During the boom, I wondered if the results we were seeing might have been fed by a reinterpretation of tax laws — deductibility of leveraged interest, the owner-occupant capital gains exclusion, the IRS Section 1031 tax-deferred exchange, accelerated depreciation of real estate related chattel assets, etc. In other words, were people stupidly reacting to a tulip frenzy, or were they wisely adopting different investment strategies based on changing circumstances — in this case, the spread of information about the tax advantages of owning real estate?

At the same time, no one in real estate in Phoenix takes their eyes off the demand curve, the incredible annual growth in jobs and population in the Valley of the Sun. I’m a real estate bubble skeptic as a default state.
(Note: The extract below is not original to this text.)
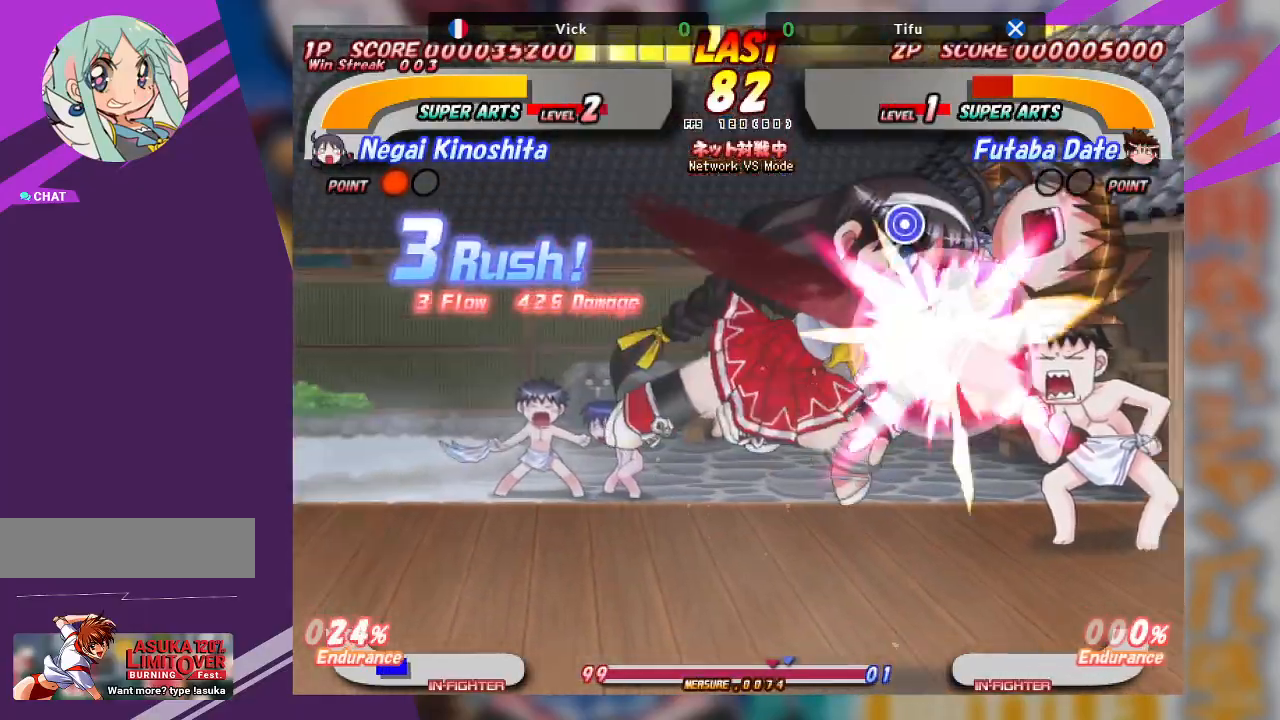
{"dt_ms": 500, "buttons": ["TRIANGLE"], "left_stick": "center", "events": [[50, "TRIANGLE", "up"], [483, "TRIANGLE", "down"]]}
I doubted the bubble talk through three years of huge growth, and now through 15 months of a slow loss in values. I freely concede that I might be wrong, but, as always, I think there are very good reasons to bank on the Phoenix residential real estate market.

Whether or not I’m right about Phoenix, the world at large seems to be in for a long-term real estate boom. Here is a fascinating film that I found at Cafe Hayek. And here is much more from the gapminder.org folks.

The software itself is jaw-droppingly cool, but what the subject matter portends for every aspect of human life on earth — including real estate — is beyond enormous.